After this, you can optionally delete the individual spectra files like so:

rm ./example_data/example_cNMF/cnmf_tmp/example_cNMF.spectra.k_*.iter_*.df.npz

Step 4 select an optimal K by considering the trade-off between stability and error

This will iterate through all of the values of K that have been run and will calculate the stability and error. It then outputs a PNG image file plotting this relationship into the output_dir/name directory Example command:

cnmf k_selection_plot --output-dir ./example_data --name example_cNMF

This outputs a K selection plot to example_data/example_cNMF/example_cNMF.k_selection.png. There is no universally definitive criteria for choosing K but we will typically use the largest value that is reasonably stable and/or a local maximum in stability. See the discussion and methods section and the response to reviewer comments in the manuscript for more discussion about selecting K.

Step 5 obtain consensus estimates for the programs and their usages at the desired value of K

The last step is to cluster the spectra after first optionally filtering out ouliers.

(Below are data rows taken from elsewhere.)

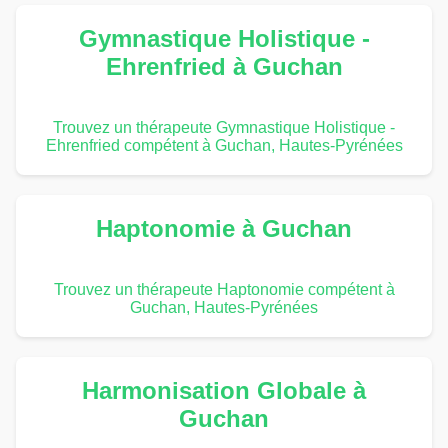
Gymnastique Holistique -
Ehrenfried à Guchan
Trouvez un thérapeute Gymnastique Holistique -
Ehrenfried compétent à Guchan, Hautes-Pyrénées
Haptonomie à Guchan
Trouvez un thérapeute Haptonomie compétent à
Guchan, Hautes-Pyrénées
Harmonisation Globale à
Guchan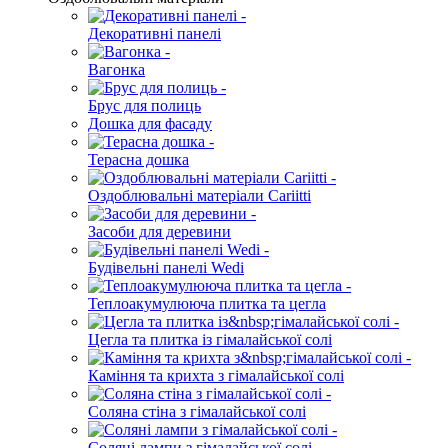
Декоративні панелі
Вагонка
Брус для полиць
Дошка для фасаду
Терасна дошка
Оздоблювальні матеріали Cariitti
Засоби для деревини
Будівельні панелі Wedi
Теплоакумулююча плитка та цегла
Цегла та плитка із гімалайської солі
Каміння та крихта з гімалайської солі
Соляна стіна з гімалайської солі
Соляні лампи з гімалайської солі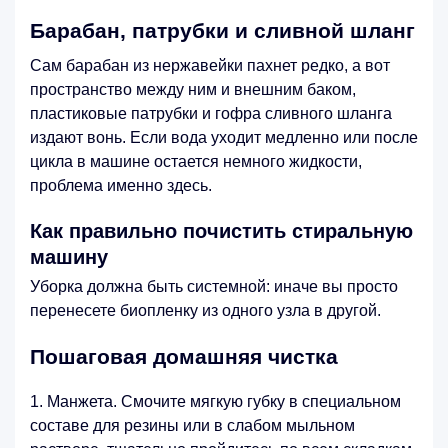
Барабан, патрубки и сливной шланг
Сам барабан из нержавейки пахнет редко, а вот
пространство между ним и внешним баком,
пластиковые патрубки и гофра сливного шланга
издают вонь. Если вода уходит медленно или после
цикла в машине остается немного жидкости,
проблема именно здесь.
Как правильно почистить стиральную
машину
Уборка должна быть системной: иначе вы просто
перенесете биопленку из одного узла в другой.
Пошаговая домашняя чистка
Манжета. Смочите мягкую губку в специальном
составе для резины или в слабом мыльном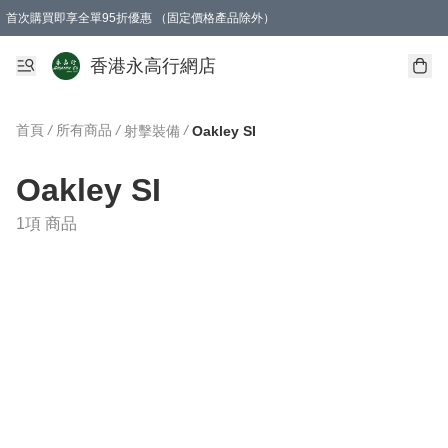
首次購買即享全單95折優惠 （固定價格產品除外）
澳門地區購物滿$800免運費
香港地區購物滿$600免運費
購買滿HK$1000即可免費獲得一個GEARLEX Small Ear Carabiner 2.0 扣環
香港永高行網店
首頁
/
所有商品
/
/
射擊裝備
Oakley SI
Oakley SI
1項 商品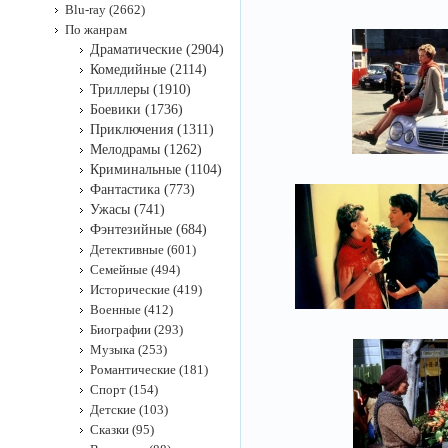
Blu-ray (2662)
По жанрам
Драматические (2904)
Комедийные (2114)
Триллеры (1910)
Боевики (1736)
Приключения (1311)
Мелодрамы (1262)
Криминальные (1104)
Фантастика (773)
Ужасы (741)
Фэнтезийные (684)
Детективные (601)
Семейные (494)
Исторические (419)
Военные (412)
Биографии (293)
Музыка (253)
Романтические (181)
Спорт (154)
Детские (103)
Сказки (95)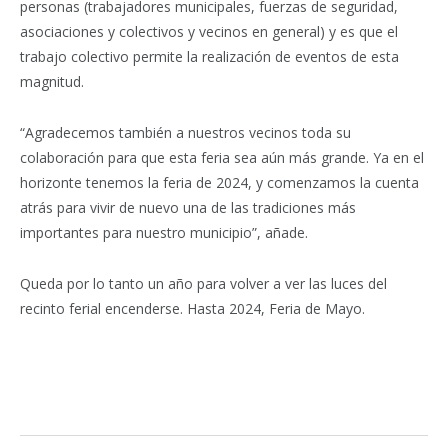
personas (trabajadores municipales, fuerzas de seguridad,
asociaciones y colectivos y vecinos en general) y es que el
trabajo colectivo permite la realización de eventos de esta
magnitud.
“Agradecemos también a nuestros vecinos toda su
colaboración para que esta feria sea aún más grande. Ya en el
horizonte tenemos la feria de 2024, y comenzamos la cuenta
atrás para vivir de nuevo una de las tradiciones más
importantes para nuestro municipio”, añade.
Queda por lo tanto un año para volver a ver las luces del
recinto ferial encenderse. Hasta 2024, Feria de Mayo.
Facebook
Twitter
Pinterest
LinkedIn
Tumblr
Email
WhatsA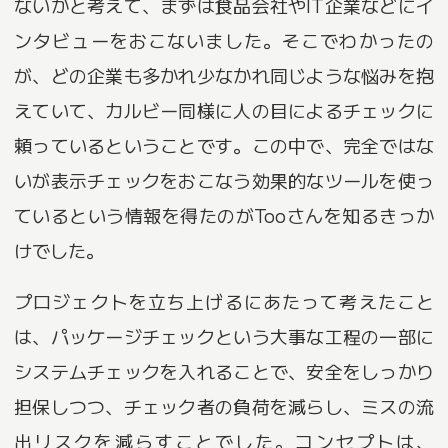
ないかと考えて、まずは食品会社やIT企業などにイ
ンタビューをおこないました。そこでわかったの
が、どの企業も多かれ少なかれ同じような悩みを抱
えていて、カルビー同様に人の目によるチェックに
頼っているということです。この中で、完全ではな
いが表示チェックをおこなう効果的なツールを使っ
ているという情報を得たのがTooさんを知るきっか
けでした。
プロジェクトを立ち上げるにあたって考えたこと
は、パッケージチェックという大事な工程の一部に
システムチェックを入れることで、安全をしっかり
担保しつつ、チェック者の負荷を減らし、ミスの流
出リスクを減らすことでした。コンセプトは、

This step ultimately outputs 4 files: - GEP estimate in units of TPM - GEP estimate in units of TPM Z-scores, reflecting whether having a higher usage of a program would be expected to decrease or increase gene expression) - Unnormalized GEP usage estimate. - Clustergram diagnostic plot, showing how much consensus there is amongst the replicates and a histogram of distances between each spectra and its K nearest neighbors

We recommend that you use the diagnostic plot to determine the threshold to filter outliers. By default cNMF sets the number of neighbors to use for this filtering as 30% of the number of iterations done. But this can be modified from the command line.

In practice, we tend to run this command twice, once with --local-density-threshold 2.00 to see what the distribution of average distances looks like, and then a second time with --local-density-threshold set to a smaller value determined based on this histogram to filter out outliers. See the tutorials for examples of this.

Example command:

cnmf consensus --output-dir ./example_data --name example_cNMF --components 10 --local-density-threshold 0.2 --show-clustering
  • --components - value of K to compute consensus clusters for. Must be among the options provided to the prepare step
  • --local-density-threshold - the threshold on average distance to K nearest neighbors to use. 2.0 or above means that nothing will be filtered out. Default: 0.5
  • --local-neighborhood-size - Percentage of replicates to consider as nearest neighbors for local density filtering. E.g. if you run 100 replicates, and set this to .3, 30 nearest neighbors will be used for outlier detection. Default: 0.3
  • --show-clustering - Controls whether or not the clustergram image is output. Default: False

By the end of this step, you should have the following results files in your directory:

  • Z-score unit gene expression program matrix - example_data/example_cNMF/example_cNMF.gene_spectra_score.k_10.dt_0_01.txt
  • TPM unit gene expression program matrix - example_data/example_cNMF/example_cNMF.gene_spectra_tpm.k_10.dt_0_01.txt
  • Usage matrix example_data/example_cNMF/example_cNMF.usages.k_10.dt_0_01.consensus.txt
  • Diagnostic plot - example_data/example_cNMF/example_cNMF.clustering.k_10.dt_0_01.pdf

See the tutorials for some subsequent analysis steps that could be used to analyze these results files once they are created.